═══ Given data

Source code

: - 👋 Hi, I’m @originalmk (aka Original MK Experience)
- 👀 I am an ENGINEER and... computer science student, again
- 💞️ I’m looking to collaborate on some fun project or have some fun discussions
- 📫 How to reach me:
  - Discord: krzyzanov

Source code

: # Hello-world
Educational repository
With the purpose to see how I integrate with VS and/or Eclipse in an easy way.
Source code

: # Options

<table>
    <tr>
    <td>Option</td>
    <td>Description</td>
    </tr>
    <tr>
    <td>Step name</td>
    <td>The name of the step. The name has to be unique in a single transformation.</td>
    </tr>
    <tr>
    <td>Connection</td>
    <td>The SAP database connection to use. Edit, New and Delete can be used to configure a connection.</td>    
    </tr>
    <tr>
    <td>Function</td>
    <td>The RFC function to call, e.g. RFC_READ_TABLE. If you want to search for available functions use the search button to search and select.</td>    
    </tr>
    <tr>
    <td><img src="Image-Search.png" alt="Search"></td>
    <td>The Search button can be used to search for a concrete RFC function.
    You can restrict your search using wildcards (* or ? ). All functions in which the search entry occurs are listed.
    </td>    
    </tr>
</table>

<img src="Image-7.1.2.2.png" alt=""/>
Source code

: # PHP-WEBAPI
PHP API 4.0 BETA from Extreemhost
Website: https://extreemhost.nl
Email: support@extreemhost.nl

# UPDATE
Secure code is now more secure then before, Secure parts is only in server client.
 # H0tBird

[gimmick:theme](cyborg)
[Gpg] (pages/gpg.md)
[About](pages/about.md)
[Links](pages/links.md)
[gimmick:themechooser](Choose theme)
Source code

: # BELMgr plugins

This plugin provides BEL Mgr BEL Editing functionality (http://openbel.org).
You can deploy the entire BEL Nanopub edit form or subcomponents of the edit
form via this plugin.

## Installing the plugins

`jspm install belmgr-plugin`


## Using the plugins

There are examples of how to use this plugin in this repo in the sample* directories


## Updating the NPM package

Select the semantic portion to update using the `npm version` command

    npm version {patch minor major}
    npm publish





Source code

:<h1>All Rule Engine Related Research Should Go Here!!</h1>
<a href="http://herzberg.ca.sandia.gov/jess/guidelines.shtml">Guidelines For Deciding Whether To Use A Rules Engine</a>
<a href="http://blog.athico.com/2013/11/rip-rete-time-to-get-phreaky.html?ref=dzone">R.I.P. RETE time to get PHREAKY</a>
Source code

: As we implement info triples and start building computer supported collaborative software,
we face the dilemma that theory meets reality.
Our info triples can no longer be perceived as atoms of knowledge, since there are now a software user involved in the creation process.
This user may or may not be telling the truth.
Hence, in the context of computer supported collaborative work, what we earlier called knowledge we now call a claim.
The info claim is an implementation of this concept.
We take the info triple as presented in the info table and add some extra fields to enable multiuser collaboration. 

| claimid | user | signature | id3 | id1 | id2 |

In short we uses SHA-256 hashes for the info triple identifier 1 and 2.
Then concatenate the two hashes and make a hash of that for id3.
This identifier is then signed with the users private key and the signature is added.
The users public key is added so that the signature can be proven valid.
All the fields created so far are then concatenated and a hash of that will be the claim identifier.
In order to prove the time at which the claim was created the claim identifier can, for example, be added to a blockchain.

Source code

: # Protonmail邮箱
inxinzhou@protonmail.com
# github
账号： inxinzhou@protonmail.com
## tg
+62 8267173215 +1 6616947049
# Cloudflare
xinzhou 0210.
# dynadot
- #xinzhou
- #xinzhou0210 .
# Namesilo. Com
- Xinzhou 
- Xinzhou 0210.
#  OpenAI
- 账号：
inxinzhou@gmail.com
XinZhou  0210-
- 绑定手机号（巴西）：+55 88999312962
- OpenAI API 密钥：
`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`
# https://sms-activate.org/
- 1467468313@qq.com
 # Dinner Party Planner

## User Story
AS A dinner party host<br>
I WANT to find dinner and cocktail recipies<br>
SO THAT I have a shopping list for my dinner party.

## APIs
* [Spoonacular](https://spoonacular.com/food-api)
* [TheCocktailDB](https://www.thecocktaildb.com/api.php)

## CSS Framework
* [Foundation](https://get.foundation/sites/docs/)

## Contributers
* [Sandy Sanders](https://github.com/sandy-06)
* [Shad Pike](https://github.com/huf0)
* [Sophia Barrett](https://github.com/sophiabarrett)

══════

Required work: Update the lines of the records from the line with "In short we" up to and including the line with "The users public", changing "key" to "certificate" and leaving everything else as it is. Return only those lines.

Answer box:
In short we uses SHA-256 hashes for the info triple identifier 1 and 2.
Then concatenate the two hashes and make a hash of that for id3.
This identifier is then signed with the users private certificate and the signature is added.
The users public certificate is added so that the signature can be proven valid.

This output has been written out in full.